Há uma variação individual considerável quanto à resistência à doença: alguns indivíduos são muito resistentes, outros incrivelmente suscetíveis.

A transmissão não-venérea é responsável por duas formas especiais de infecção gonocócica: oftalmia gonocócia neonatal e vulvovaginite aguda, em meninas. Todos os hospitais têm uma rotina obrigatória: pingam-se duas gotas de uma solução de nitrato de prata nos olhos de todas as crianças recém-nascidas. Este procedimento é conhecido como método de Credé e previne a afecção blenorrágica dos olhos do bebê, em caso de a mãe ser portadora de blenorragia.

Contaminados os olhos da criança, ocorre uma inflamação que incha as pálpebras tornando impossível o movimento espontâneo. Com a fase purulenta, aparecem ulcerações na córnea, extravasamento de líquidos e, finalmente, a cegueira.

Sintomatologia

Tanto no homem quanto na mulher, os sintomas surgem de 3 a 9 dias depois do contágio. Na mulher, na maioria das vezes, ela não sabe que contraiu a doença. De cada cinco mulheres infectadas, quatro não apresentam nenhum sintoma. No homem, o primeiro sintoma é a queimação ao urinar, decorrente da inflamação da uretra, seguido de um corrimento amarelado, cada vez mais abundante, acompanhado de prurido uretral.

Com a progressão da infecção, ocorrem freqüentemente ereções dolorosas, eliminação de sangue na urina e dores na evacuação.

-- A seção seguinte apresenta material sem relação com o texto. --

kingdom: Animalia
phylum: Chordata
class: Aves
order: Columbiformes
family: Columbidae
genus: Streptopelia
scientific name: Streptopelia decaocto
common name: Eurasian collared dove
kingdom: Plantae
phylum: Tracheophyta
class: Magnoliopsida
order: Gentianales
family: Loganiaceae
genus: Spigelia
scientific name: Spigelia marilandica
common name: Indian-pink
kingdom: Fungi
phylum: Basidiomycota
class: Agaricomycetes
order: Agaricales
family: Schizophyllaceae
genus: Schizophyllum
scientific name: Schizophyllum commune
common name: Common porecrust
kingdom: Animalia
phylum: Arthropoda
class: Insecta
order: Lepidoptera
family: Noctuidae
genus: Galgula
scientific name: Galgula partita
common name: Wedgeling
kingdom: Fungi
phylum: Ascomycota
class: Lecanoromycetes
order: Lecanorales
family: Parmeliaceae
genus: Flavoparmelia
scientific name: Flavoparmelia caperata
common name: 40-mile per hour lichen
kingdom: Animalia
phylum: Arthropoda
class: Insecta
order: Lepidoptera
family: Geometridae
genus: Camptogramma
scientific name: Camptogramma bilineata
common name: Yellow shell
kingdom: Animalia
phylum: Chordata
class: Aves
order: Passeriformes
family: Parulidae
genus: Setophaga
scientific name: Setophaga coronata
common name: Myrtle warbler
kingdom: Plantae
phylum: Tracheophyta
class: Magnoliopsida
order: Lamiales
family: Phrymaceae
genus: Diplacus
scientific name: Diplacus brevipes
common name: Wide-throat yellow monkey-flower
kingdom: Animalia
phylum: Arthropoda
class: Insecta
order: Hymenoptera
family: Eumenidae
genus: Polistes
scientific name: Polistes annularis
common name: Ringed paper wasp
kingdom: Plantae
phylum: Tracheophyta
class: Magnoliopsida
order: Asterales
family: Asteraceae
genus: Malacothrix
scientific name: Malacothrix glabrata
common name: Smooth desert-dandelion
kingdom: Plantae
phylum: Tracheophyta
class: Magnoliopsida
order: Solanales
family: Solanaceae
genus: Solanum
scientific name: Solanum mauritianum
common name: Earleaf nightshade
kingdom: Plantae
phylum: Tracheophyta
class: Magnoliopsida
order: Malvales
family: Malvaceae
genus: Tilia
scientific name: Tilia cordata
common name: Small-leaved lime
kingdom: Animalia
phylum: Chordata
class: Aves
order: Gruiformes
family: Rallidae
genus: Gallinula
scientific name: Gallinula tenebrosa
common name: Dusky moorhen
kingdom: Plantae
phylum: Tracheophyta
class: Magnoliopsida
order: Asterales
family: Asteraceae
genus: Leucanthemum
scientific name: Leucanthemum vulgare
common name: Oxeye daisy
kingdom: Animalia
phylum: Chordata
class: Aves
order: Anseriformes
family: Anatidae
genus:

Inicialmente a infecção se localiza na uretra, daí se propagando a outros órgãos do sistema urinário e genital, ocasionando graves complicações, em casos negligenciados.

No homem, poderão ocorrer infecções secundárias na próstata, nas vesículas seminais, no epidídimo e raramente nos testículos, dando origem à supuração crônica persistente e de localização profunda. Há formação de abscessos e destruição dos tecidos, levando à estenose uretral e à esterilidade permanente.

Na mulher, poderá acontecer infecção das tubas uterinas (salpingite), fechando o orifício abdominal ou tornando-se aderente ao ovário. Com a progressão, poderá causar doença inflamatória pélvica (DIP), levando à esterilidade. Além da localização geniturinária, pode o gonococo implantar-se no reto (proctite), na conjuntiva ocular, nas articulações (artrite gonocócica), no endocárdio (endocardite) e nas meninges (meningite).

Como os sintomas da blenorragia na mulher são pouco aparentes, principalmente na forma crônica, o médico freqüentemente terá de determinar um exame microscópico da secreção vaginal, denominado bacterioscopia do corrimento.

Profilaxia

Na prevenção, são importantes a higiene e o uso de preservativos. A ausência de sintomas, principalmente nas mulheres (70 a 80% dos casos), torna muito difícil o controle da doença. No tratamento, em geral, doses altas de penincilina. A doença não cria imunidade, daí serem possíveis reinfecções.

Importante: nem todo corrimento é sintoma de doença transmitida pelo ato sexual. Corrimento é comum em todas as mulheres, e só o médico poderá fazer o diagnóstico correto e indicar o tratamento mais adequado.